__What is expected__: Your reply should contain only the line with "El Señor sostiene" and the lines after it through the end of the data, each written out exactly.

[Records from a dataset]
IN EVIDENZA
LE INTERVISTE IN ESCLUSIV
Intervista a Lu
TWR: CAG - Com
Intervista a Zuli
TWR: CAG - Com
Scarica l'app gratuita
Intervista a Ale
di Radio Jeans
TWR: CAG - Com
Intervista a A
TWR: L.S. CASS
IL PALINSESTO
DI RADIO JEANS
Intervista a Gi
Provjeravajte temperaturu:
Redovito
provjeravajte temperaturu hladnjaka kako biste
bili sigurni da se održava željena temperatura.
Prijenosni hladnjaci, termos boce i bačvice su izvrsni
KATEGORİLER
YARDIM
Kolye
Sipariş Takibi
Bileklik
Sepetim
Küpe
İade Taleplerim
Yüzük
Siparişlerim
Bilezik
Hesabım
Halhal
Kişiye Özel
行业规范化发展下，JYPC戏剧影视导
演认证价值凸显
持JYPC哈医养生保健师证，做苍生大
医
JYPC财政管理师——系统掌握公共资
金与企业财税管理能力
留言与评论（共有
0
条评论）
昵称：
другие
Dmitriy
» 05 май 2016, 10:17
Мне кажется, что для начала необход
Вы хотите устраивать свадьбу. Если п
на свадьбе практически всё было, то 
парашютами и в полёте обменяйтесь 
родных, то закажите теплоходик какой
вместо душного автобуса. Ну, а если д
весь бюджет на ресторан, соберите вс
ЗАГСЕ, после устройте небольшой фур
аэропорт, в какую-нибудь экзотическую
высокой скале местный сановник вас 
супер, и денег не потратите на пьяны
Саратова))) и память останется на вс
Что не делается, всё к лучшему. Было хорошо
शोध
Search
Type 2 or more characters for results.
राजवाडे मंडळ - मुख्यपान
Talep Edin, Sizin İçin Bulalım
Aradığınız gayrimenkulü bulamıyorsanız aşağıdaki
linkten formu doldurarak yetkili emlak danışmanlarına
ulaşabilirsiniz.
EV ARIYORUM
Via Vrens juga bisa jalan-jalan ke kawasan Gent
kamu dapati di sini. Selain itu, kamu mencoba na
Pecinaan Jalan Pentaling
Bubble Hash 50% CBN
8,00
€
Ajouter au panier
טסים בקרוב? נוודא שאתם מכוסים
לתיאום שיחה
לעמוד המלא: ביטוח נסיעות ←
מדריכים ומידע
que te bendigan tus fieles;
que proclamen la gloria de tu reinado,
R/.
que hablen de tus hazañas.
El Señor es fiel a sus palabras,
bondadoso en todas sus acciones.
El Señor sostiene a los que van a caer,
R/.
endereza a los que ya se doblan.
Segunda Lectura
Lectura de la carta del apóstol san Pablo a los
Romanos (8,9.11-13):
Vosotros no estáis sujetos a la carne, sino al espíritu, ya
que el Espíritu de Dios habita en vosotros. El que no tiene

__Response to the exercise__:
El Señor sostiene a los que van a caer,
R/.
endereza a los que ya se doblan.
Segunda Lectura
Lectura de la carta del apóstol san Pablo a los
Romanos (8,9.11-13):
Vosotros no estáis sujetos a la carne, sino al espíritu, ya
que el Espíritu de Dios habita en vosotros. El que no tiene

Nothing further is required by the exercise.